Exact wording is required for every entry; transcribe all of them and leave the images out.

Saved data entries:
= Beginning of Section =

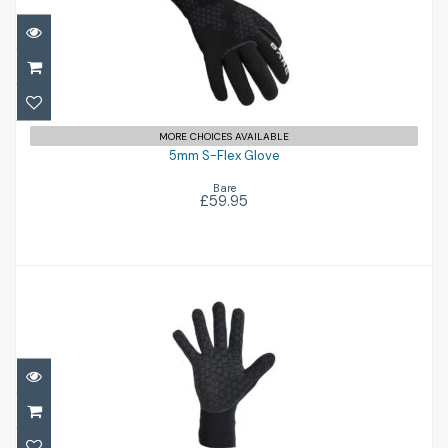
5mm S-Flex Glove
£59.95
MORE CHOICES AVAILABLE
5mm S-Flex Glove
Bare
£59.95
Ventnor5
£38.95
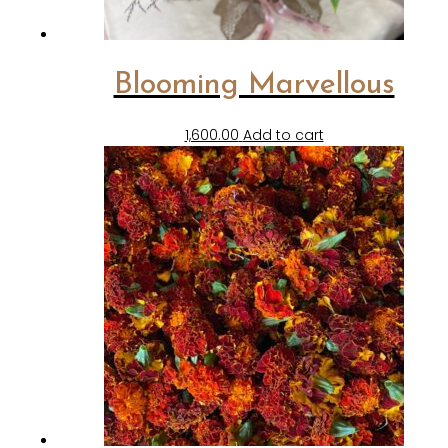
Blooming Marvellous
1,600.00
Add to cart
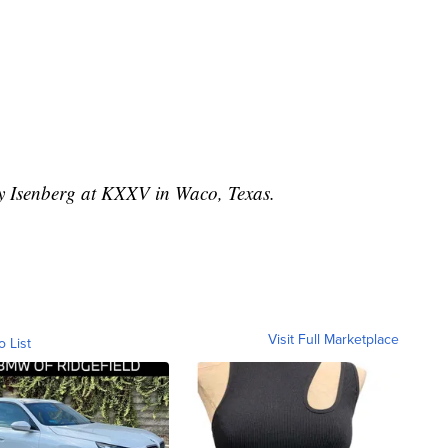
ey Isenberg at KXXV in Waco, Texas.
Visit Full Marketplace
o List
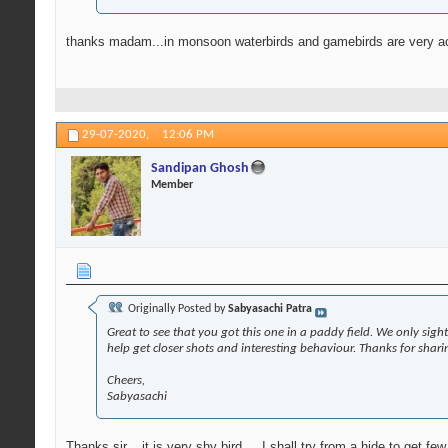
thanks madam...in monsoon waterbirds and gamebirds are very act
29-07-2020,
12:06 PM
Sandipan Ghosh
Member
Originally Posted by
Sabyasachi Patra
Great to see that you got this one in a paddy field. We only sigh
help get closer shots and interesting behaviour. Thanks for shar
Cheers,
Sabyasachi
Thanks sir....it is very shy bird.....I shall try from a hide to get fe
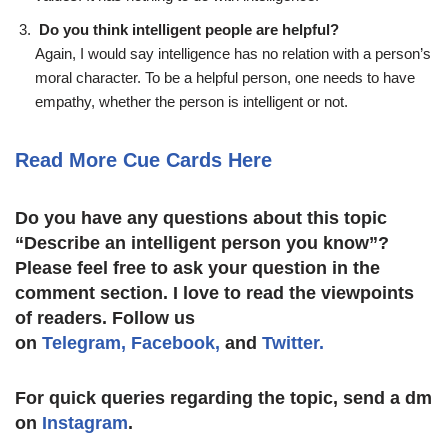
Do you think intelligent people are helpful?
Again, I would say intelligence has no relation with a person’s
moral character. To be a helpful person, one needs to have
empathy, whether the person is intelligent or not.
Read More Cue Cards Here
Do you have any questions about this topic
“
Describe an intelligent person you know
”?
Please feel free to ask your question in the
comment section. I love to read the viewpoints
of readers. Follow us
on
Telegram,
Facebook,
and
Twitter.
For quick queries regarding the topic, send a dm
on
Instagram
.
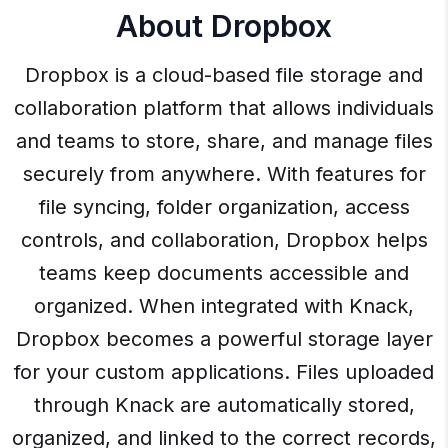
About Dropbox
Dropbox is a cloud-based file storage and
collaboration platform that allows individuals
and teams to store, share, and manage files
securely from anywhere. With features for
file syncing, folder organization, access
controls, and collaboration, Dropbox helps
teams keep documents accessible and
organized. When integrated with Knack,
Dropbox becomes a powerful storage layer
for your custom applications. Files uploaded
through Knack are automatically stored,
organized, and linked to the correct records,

= End of Section =

YOUR RESPONSE:
5mm S-Flex Glove
£59.95
MORE CHOICES AVAILABLE
5mm S-Flex Glove
Bare
£59.95
Ventnor5
£38.95
Blooming Marvellous
1,600.00
Add to cart
ey Isenberg at KXXV in Waco, Texas.
Visit Full Marketplace
o List
thanks madam...in monsoon waterbirds and gamebirds are very act
29-07-2020,
12:06 PM
Sandipan Ghosh
Member
Originally Posted by
Sabyasachi Patra
Great to see that you got this one in a paddy field. We only sigh
help get closer shots and interesting behaviour. Thanks for shar
Cheers,
Sabyasachi
Thanks sir....it is very shy bird.....I shall try from a hide to get fe
Do you think intelligent people are helpful?
Again, I would say intelligence has no relation with a person’s
moral character. To be a helpful person, one needs to have
empathy, whether the person is intelligent or not.
Read More Cue Cards Here
Do you have any questions about this topic
“
Describe an intelligent person you know
”?
Please feel free to ask your question in the
comment section. I love to read the viewpoints
of readers. Follow us
on
Telegram,
Facebook,
and
Twitter.
For quick queries regarding the topic, send a dm
on
Instagram
.
About Dropbox
Dropbox is a cloud-based file storage and
collaboration platform that allows individuals
and teams to store, share, and manage files
securely from anywhere. With features for
file syncing, folder organization, access
controls, and collaboration, Dropbox helps
teams keep documents accessible and
organized. When integrated with Knack,
Dropbox becomes a powerful storage layer
for your custom applications. Files uploaded
through Knack are automatically stored,
organized, and linked to the correct records,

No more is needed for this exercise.